Belgesel kanallarındaki kıyamet senaryoları süredursun, insanlığın kurtulmasının tek yolunun uzayda kolonileşmek olduğu fikri gün geçtikçe yayılıyor.
Dünyanın doğal felaketler, ozon tabakasının incelmesi, güneşteki patlamalar ya da göktaşı tehdidi altında bulunduğuna dikkat çeken bilim adamları, kurtulmanın tek yolunun 'kendimizi başka bir gezegene atmak' olduğu konusunda birleşiyorlar.

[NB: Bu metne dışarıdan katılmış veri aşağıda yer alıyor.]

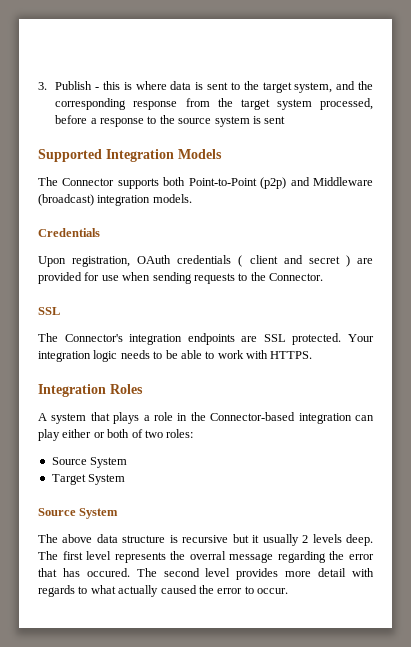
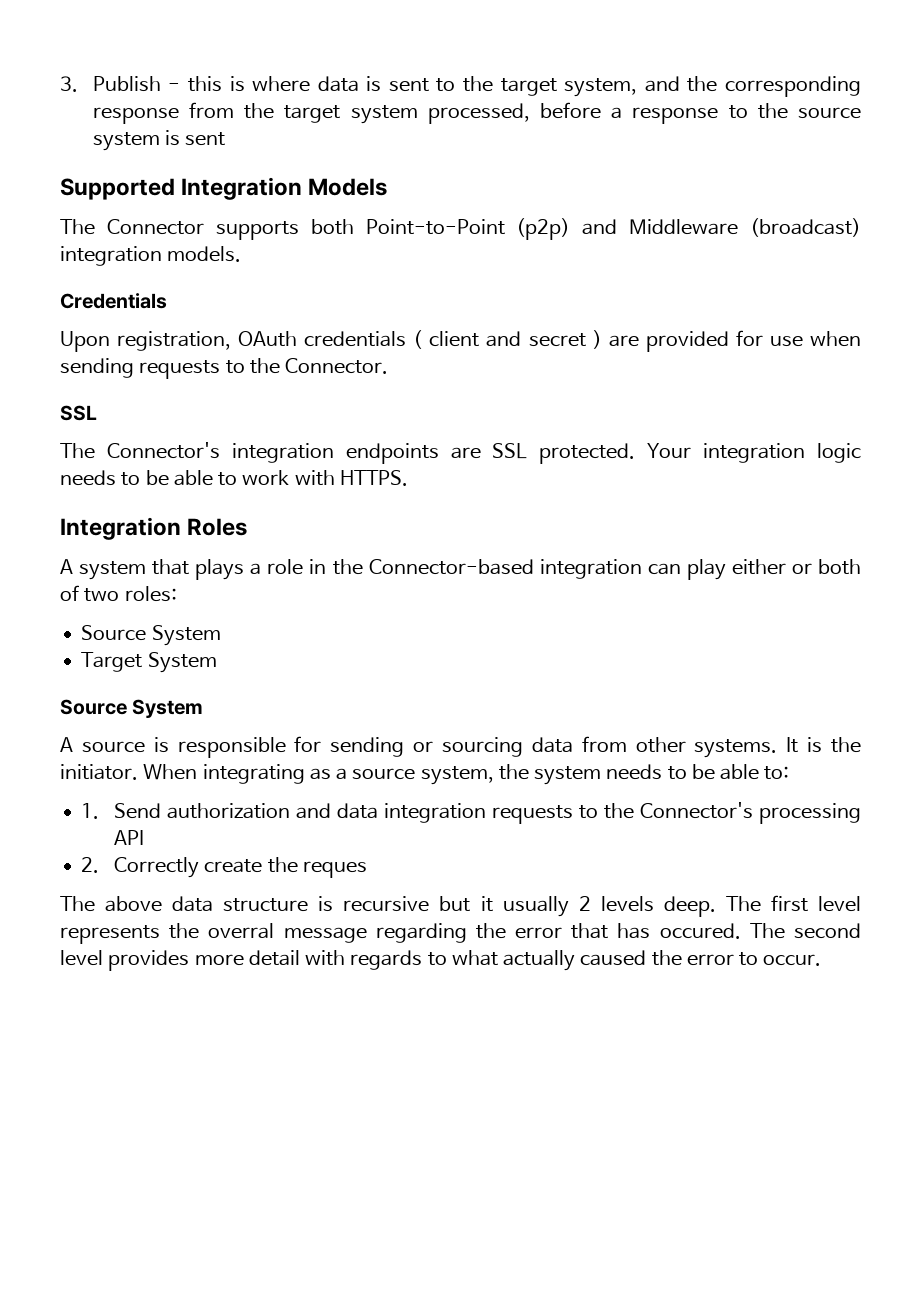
(119, 513) none -> [60,736,862,758] [60,764,790,785] [81,802,861,824] [114,830,145,845] [81,857,367,878] // A source is responsible for sending or sourcing data from other systems. It is the initiator. When integrating as a source system, the system needs to be able to: // 1. Send authorization and data integration requests to the Connector's processing API // 2. Correctly create the reques

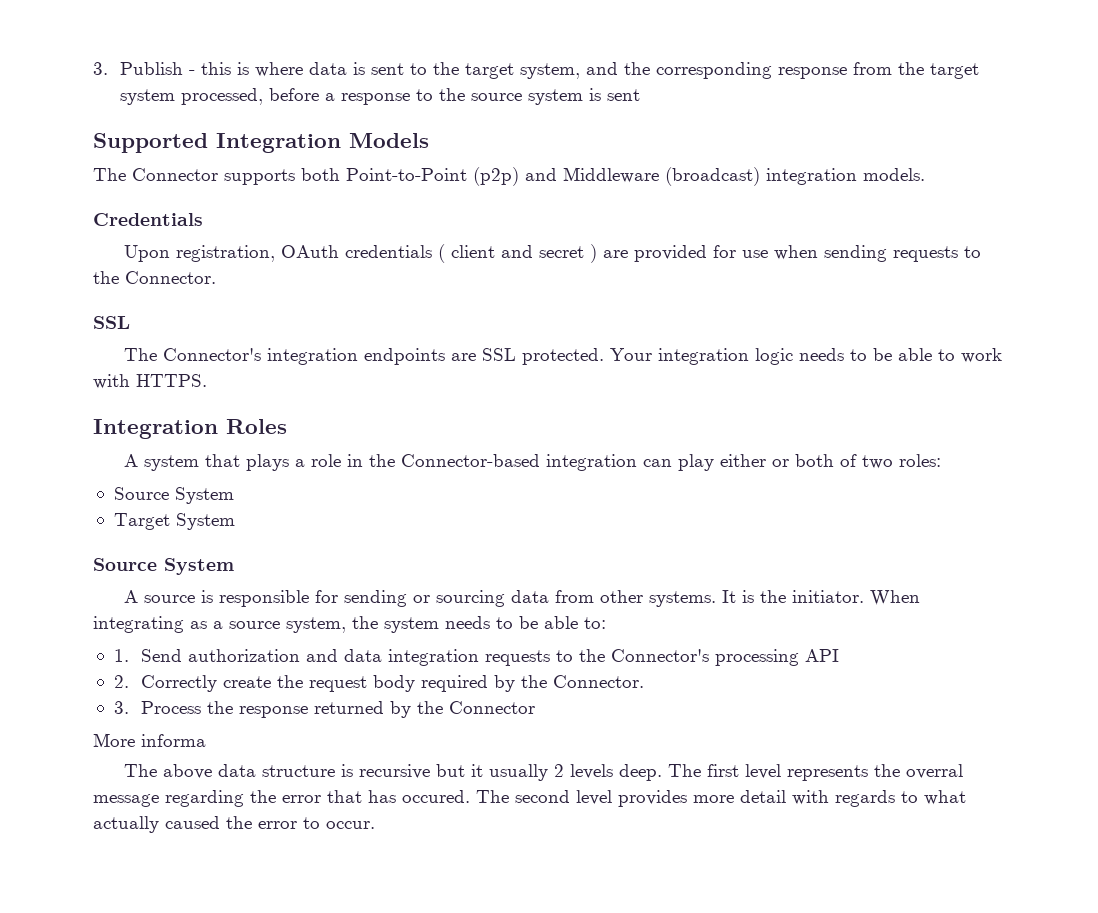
[302,861,367,878] reques -> [309,675,645,692] [113,701,536,718] [93,733,206,747] request body required by the Connector. // 3. Process the response returned by the Connector // More informa

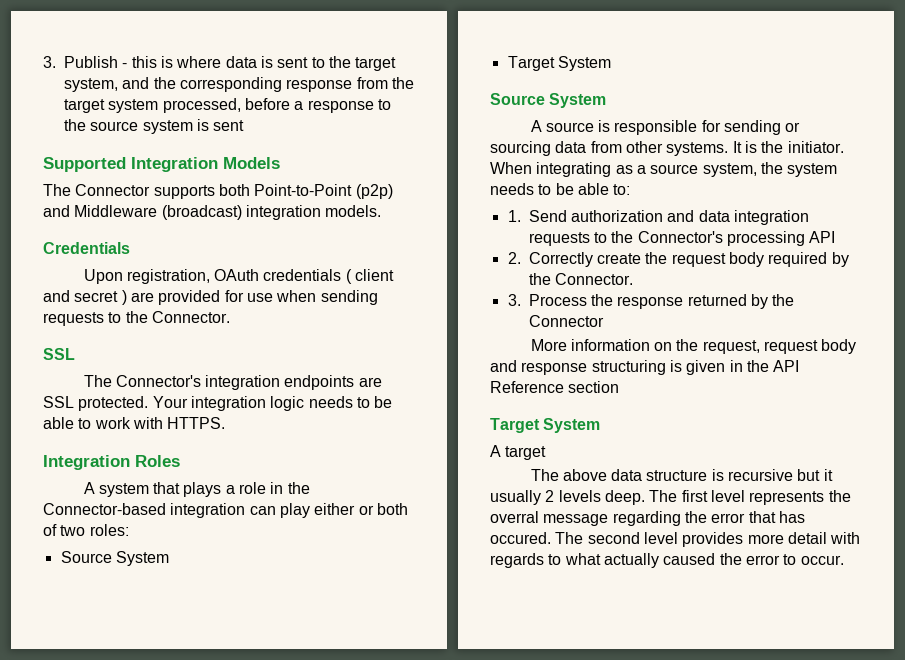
[141,734,206,747] informa -> [570,339,857,354] [490,360,800,375] [490,381,620,393] [490,418,601,433] [490,445,547,460] information on the request, request body and response structuring is given in the API Reference section // Target System // A target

Ancak insanlığın uzayda devamını sağlamak için önümüzde önemli bir engel var. Zira uzayda cinsel birleşme ve döllenmenin sağlanıp sağlanamayacağı bilinmiyor.
Sıfır yerçekimi ortamında, cinsel birlikteliğin fiziksel olarak sağlanması son derece zor. Bu sağlansa bile, fetusun yerçekimsiz ortamdaki anne karnında sağlıklı bir gelişim gösterip gösteremeyeceği belirsiz. Zira fareler üzerinde yapılan deneyde, uzayda büyüyen embriyoların sol kalp kapakçığının gelişmediği ortaya çıkmış.
SOKULMA TÜNELİ
History Channel'da izlediğim belgesel, işte bu konuyu işliyordu. Meğer bilim adamları 'uzayda seksi' mümkün kılmak için uğraşıp duruyorlarmış. Peki, kadın ve erkeklerin bugüne kadar birlikte yaptıkları uzay yolculuklarında bu gerçekleşmiş mi? Bilinmiyor. Zira bir seferinde evli bir çift de Endover uzay mekiği ile uzaya gitmiş. Bilim adamları ve uzay araştırmalarıyla ilgilenenler, astronot çiftin arkadaşlarının onların yalnız kalıp bir 'fantezi' gerçekleştirecekleri ortamı hazırlamış olabileceklerini varsayıyorlar.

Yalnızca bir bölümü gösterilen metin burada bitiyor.